Supporting the ill children
There are no easy solutions to real challenges they face but these things can help:-

•Reassure your children that you love them, that you are on their side and you will tackle the problems together.
•Help your child develop confidence, always encourage her efforts.
•Say how proud you are of them.
•Encourage their self-esteem, involve them in things they enjoy and can do.
•Its normal for them to be upset and afraid. Be there to listen and respond to their fears and concerns. Keep life as normal as possible.
•Avoid situations that will highlight what they have difficulty doing, for example on sports day suggest they hold the tape, or keep the record of winners rather than race with their peers.
•Talk about positive ways of being friendly to other children.
•Talk to school staff or friends’ parents as soon as problems arise –both for advice and practical assistance to stop problem behaviours.
•Keep calm.
•Talk about the situation with the whole family, face the problem together.
•Siblings can offer valuable insights, advice and solutions.

Checklist of positive ways to help your child
Here is a checklist of ways you can help you child grow in understanding about herself, her illness, and her potential. Your response will depend upon the age of the child.

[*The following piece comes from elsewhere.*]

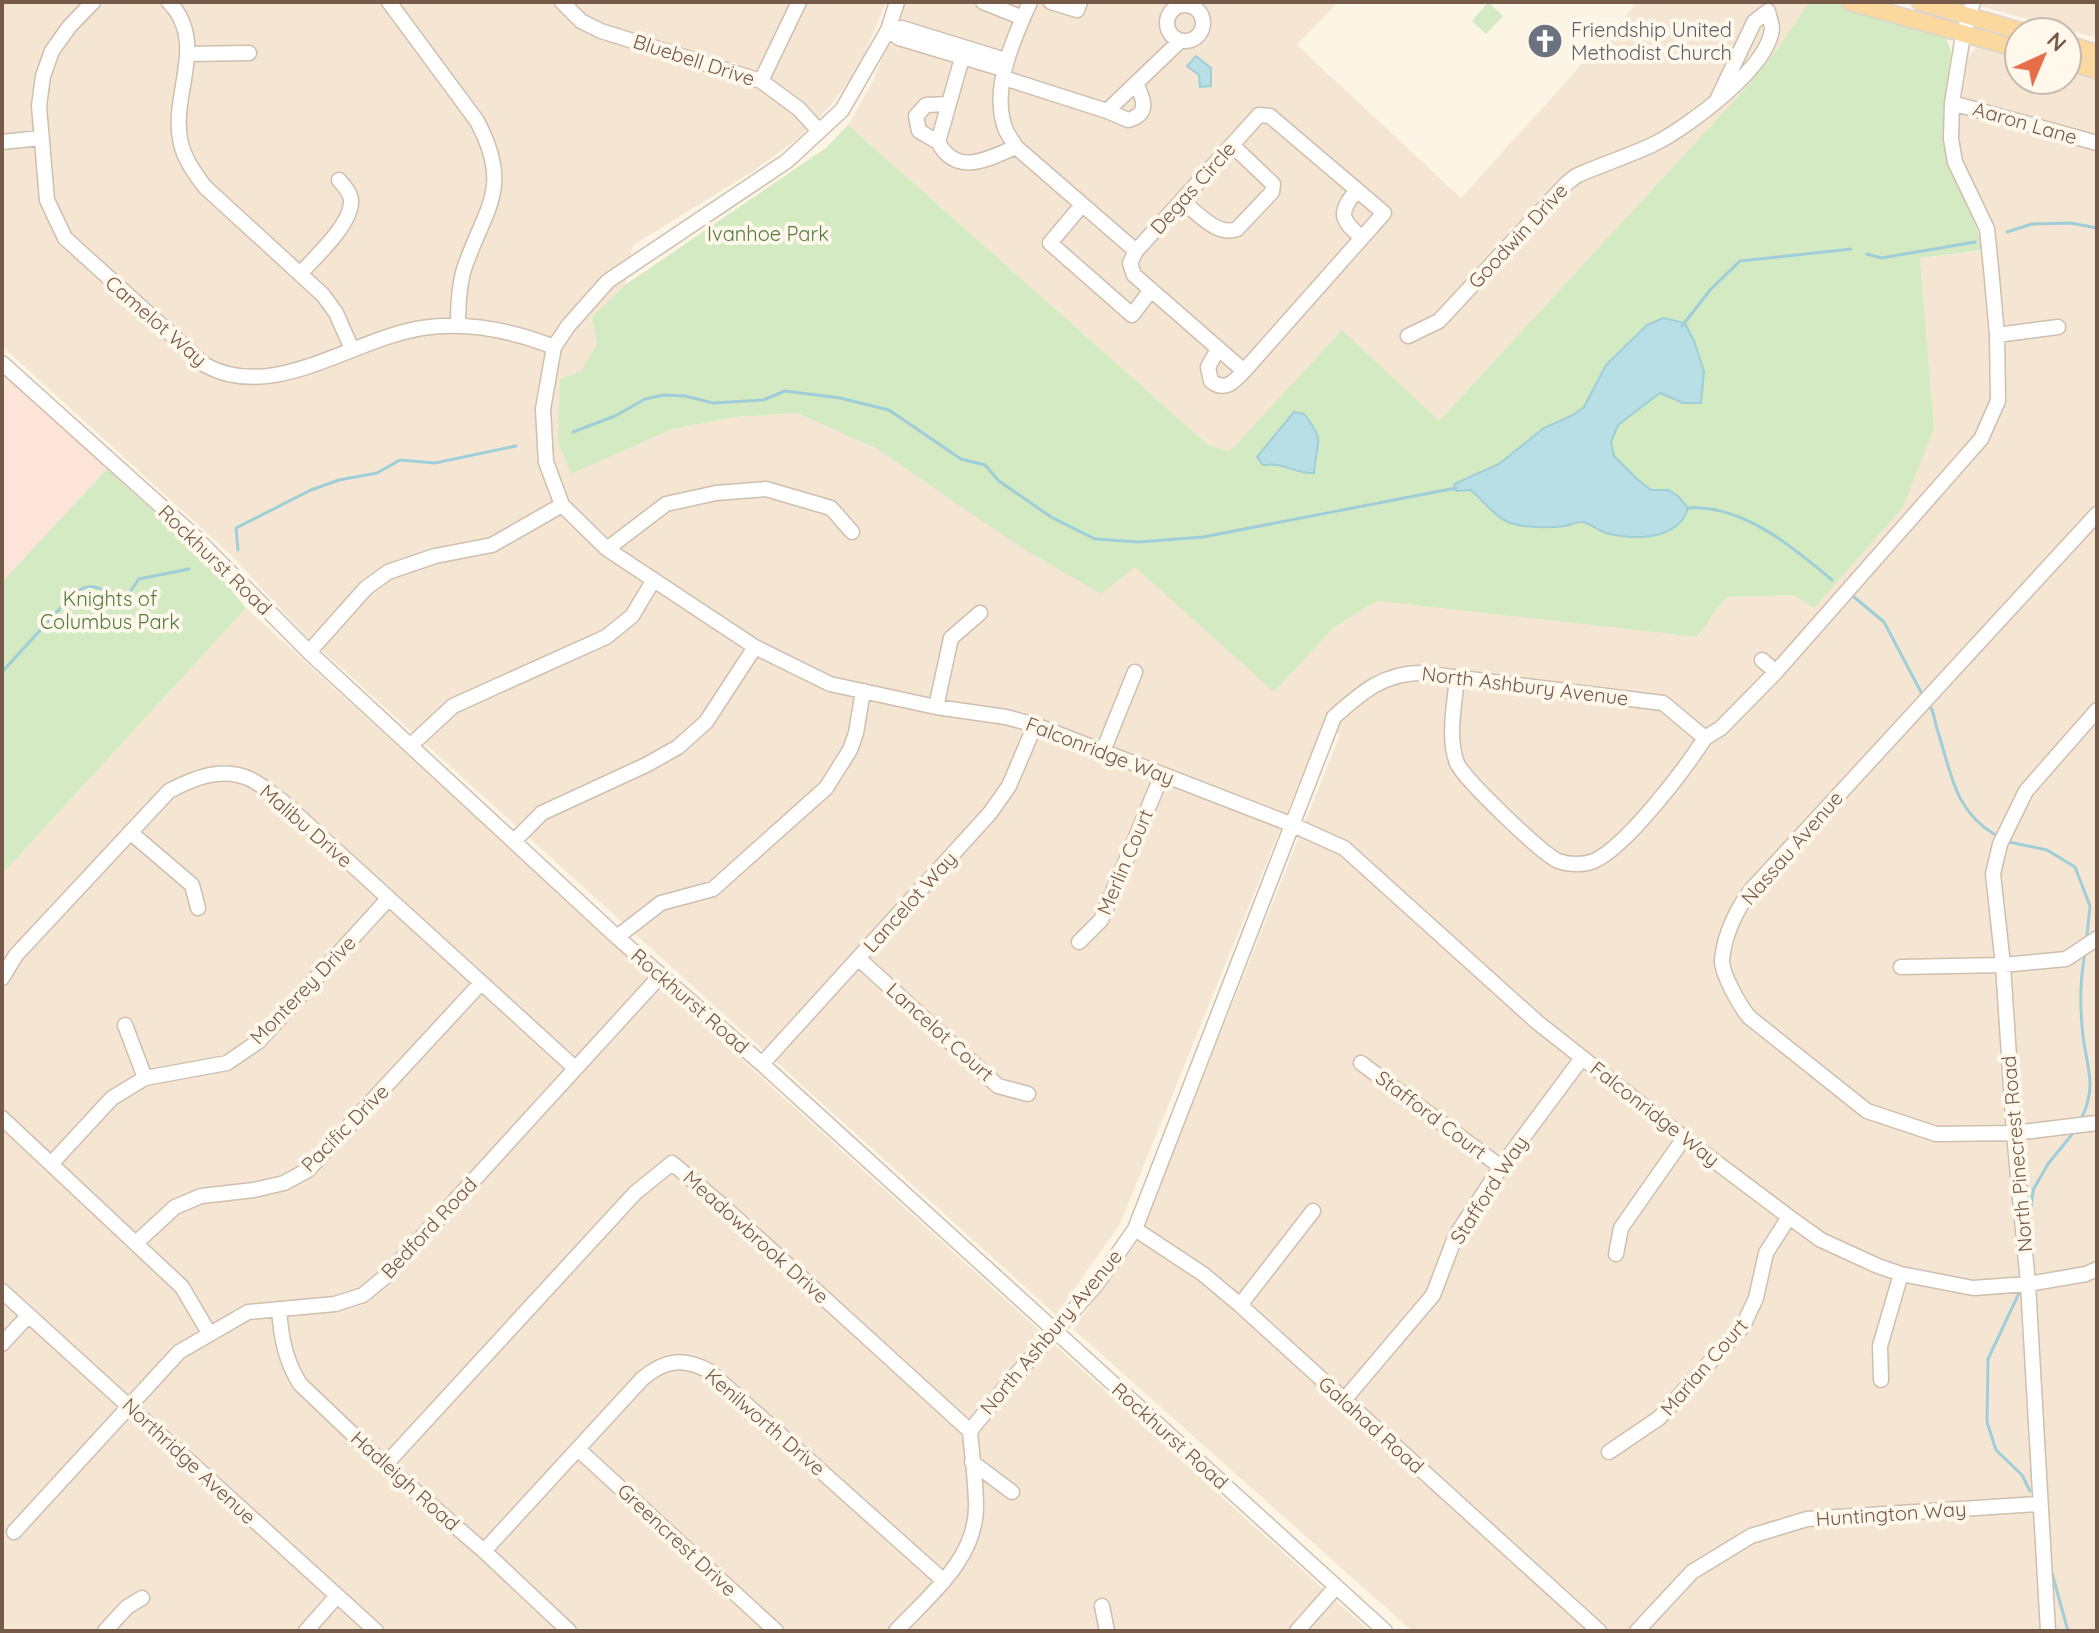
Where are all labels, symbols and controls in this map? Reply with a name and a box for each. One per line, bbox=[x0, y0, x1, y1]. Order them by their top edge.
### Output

•You can discuss with the child how she is feeling, both physically and emotionally about what she thinks about different things (like not being able to do things). This helps her learn to identify her feelings, and supports open family communication.
•You can discuss with her what treatments she has been prescribed and why, or any options you may have. This helps   children understand what is happening, and gives them an idea that they have the power to make some choices.
•You can encourage your child to express what she feels about situations, treatments or other decisions. This helps her   practise communicating with adults and helps her know her opinion matters to you.
•You can involve the child in those decisions, and help the child know that their perspective is taken into account. It helps   build their self-esteem, and sense of control rather than helplessness or dependence.